The project provides a .NET wrapper with simple helper functions around the Tika text extraction library. To use the Tika Java libraries in your .NET application via IKVM.
- Add a Nuget dependency to Noggle.TikaOnDotNet.Parser.
- Instantiate a new
Tika
object and call one of theParser
methods.
using Noggle.TikaOnDotNet.Parser;
var tika = new Tika();
//simple text extraction from File/URL/Stream
string textFromFile = tika.ParseToString(stringToFile);
string textFromStream = tika.ParseToString(streamObject);
string textFromByteArray =tika.ParseToString(byteArrayObject);
//Parse a document and extract text and metadata from File/URL/Stream
var localFileContents = tika.Parse(stringToFile);
var webPageContents = tika.Parse(new Uri("https://google.com"));
var streamDocResults = tika.Parse(new FileStream(file, FileMode.Open, FileAccess.Read));
//Detect Language from string
var lang = tika.GetLanguage(textString);
This project produces two nugets:
-
Noggle.TikaOnDotNet: A straight IKVM hosted port of Java Tika project.
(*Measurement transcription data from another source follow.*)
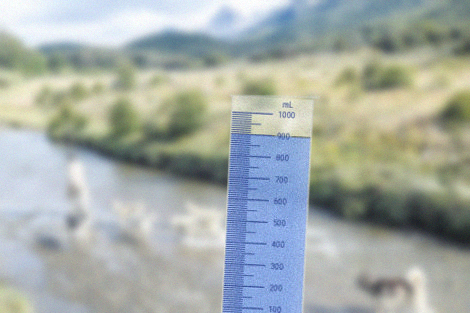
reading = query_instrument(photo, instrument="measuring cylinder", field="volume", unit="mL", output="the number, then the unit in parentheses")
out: 900 (mL)
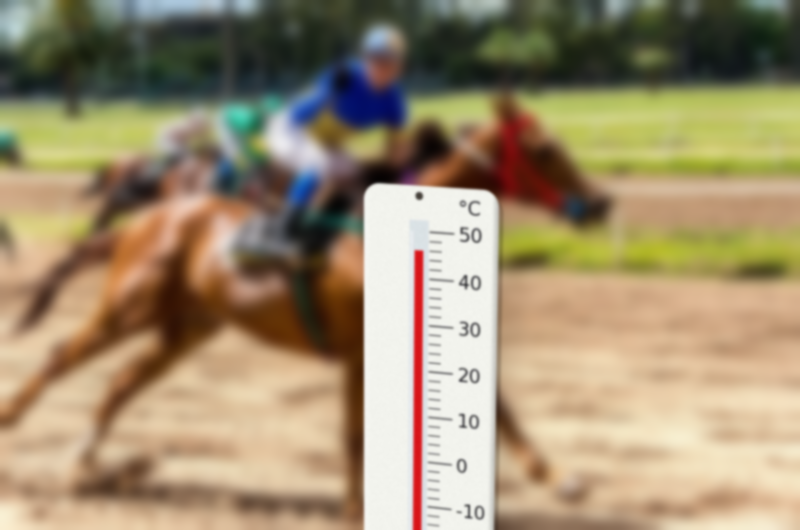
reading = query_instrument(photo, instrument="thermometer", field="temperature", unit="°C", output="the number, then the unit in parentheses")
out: 46 (°C)
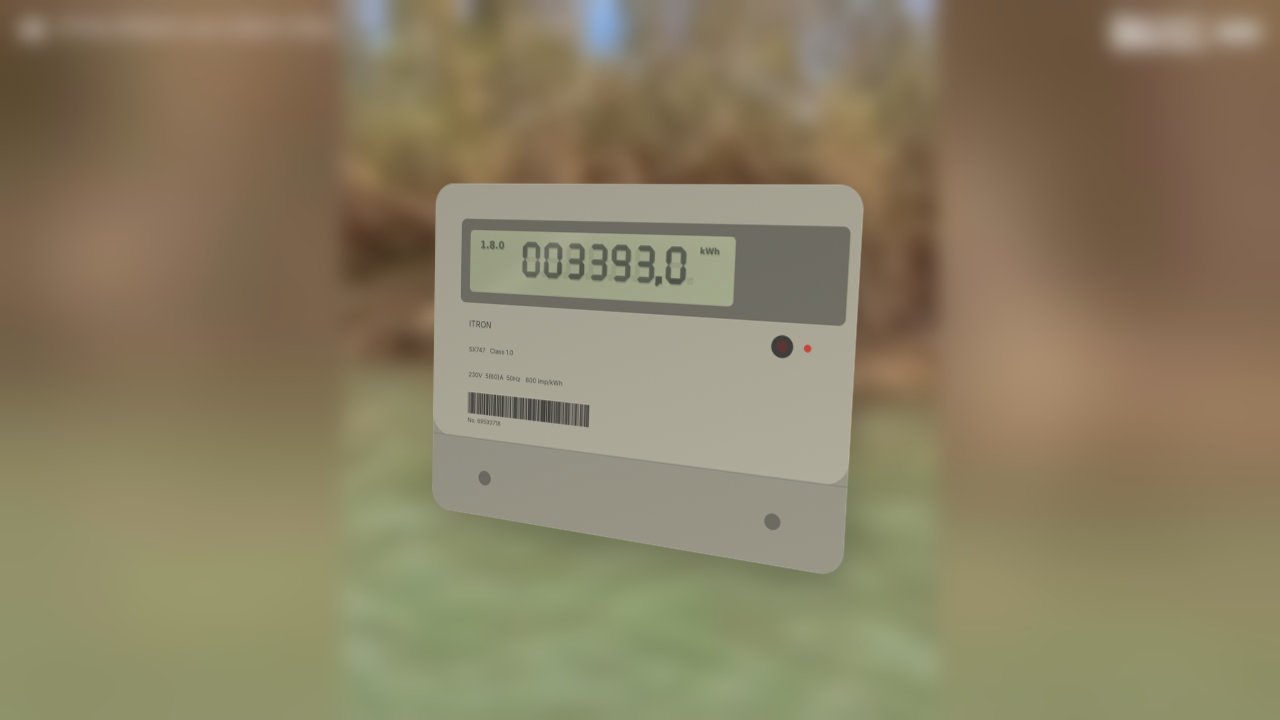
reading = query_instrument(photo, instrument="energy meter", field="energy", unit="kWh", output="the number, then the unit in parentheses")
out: 3393.0 (kWh)
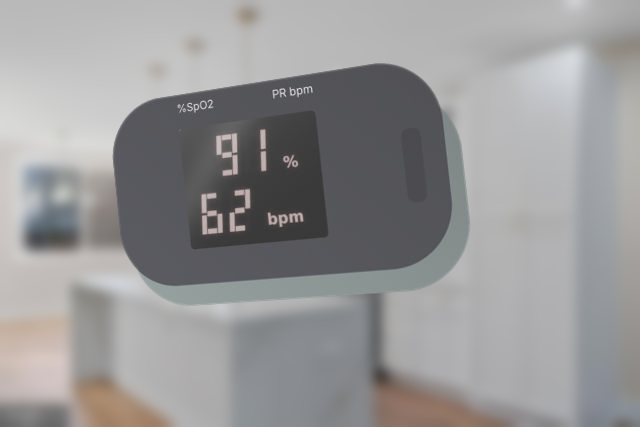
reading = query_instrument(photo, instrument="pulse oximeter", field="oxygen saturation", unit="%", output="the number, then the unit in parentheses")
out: 91 (%)
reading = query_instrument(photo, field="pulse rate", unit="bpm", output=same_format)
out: 62 (bpm)
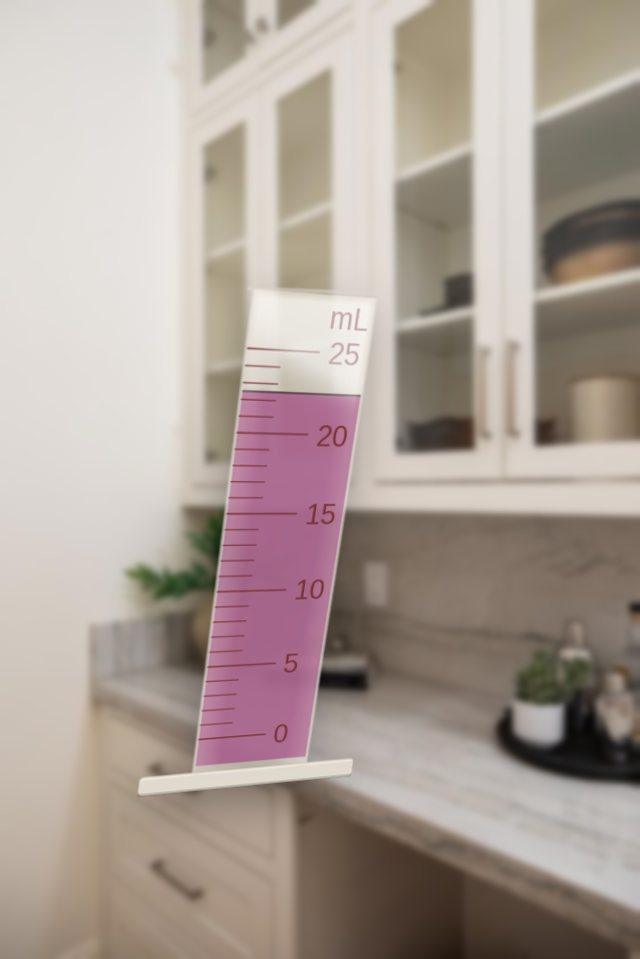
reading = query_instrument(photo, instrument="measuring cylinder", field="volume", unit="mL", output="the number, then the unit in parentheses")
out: 22.5 (mL)
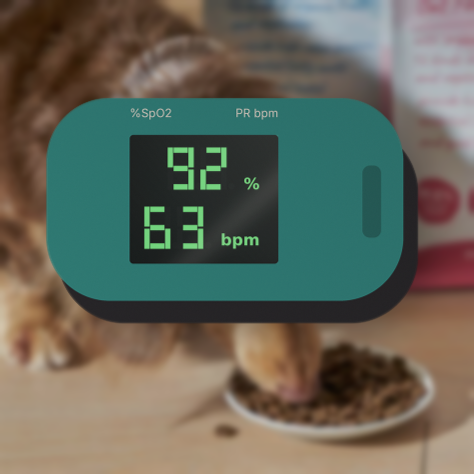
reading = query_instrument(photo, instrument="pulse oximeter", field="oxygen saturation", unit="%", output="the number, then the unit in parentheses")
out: 92 (%)
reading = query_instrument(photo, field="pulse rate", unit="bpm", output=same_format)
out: 63 (bpm)
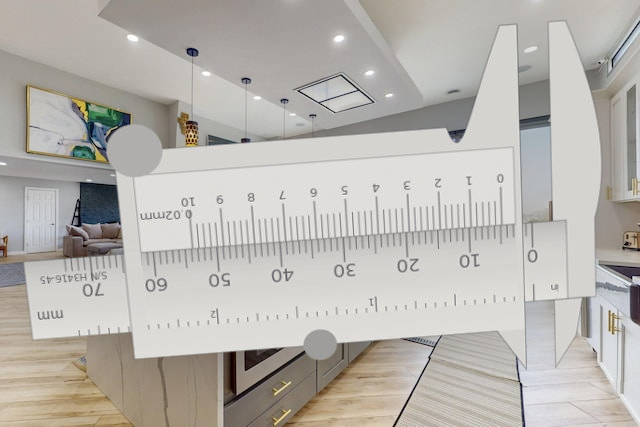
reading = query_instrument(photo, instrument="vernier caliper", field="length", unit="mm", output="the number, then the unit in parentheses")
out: 4.8 (mm)
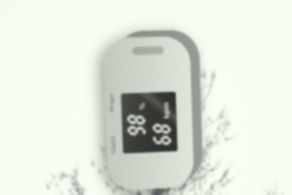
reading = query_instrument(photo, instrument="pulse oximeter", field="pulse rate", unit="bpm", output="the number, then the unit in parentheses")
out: 68 (bpm)
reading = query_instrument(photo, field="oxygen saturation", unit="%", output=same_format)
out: 98 (%)
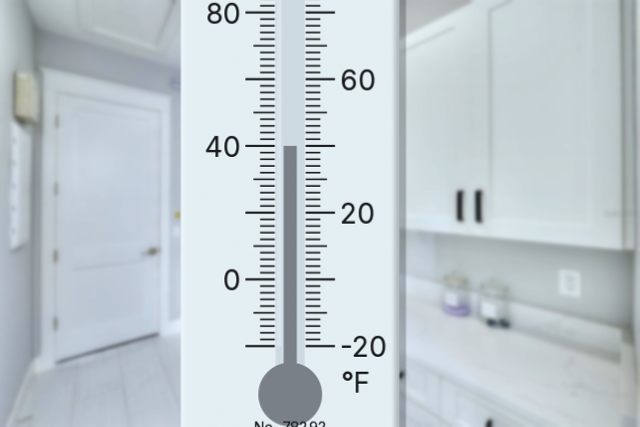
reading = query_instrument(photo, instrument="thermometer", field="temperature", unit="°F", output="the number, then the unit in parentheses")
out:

Link: https://www.nuget.org/packages/Noggle.TikaOnDotnet/
-
Noggle.TikaOnDotNet.Parser: A wrapper with helper functions to use Tika to extract text and additional metadata from rich documents. Link: https://www.nuget.org/packages/Noggle.TikaOnDotNet.Parser/
Start out by taking a look at the Developer Guide.
This project is an individual fork and extension of TikaOnDotNet. It has upgraded .NET, Visual Stuio, FAKE And NUnit3 framwork dependencies as well as using newer Tika java version. There have been additional individual feature upgrades in the wrapper package Noggle.TikaOnDotNet.Parser. Original version was done by KevM as TikaOnDotNet.Text package.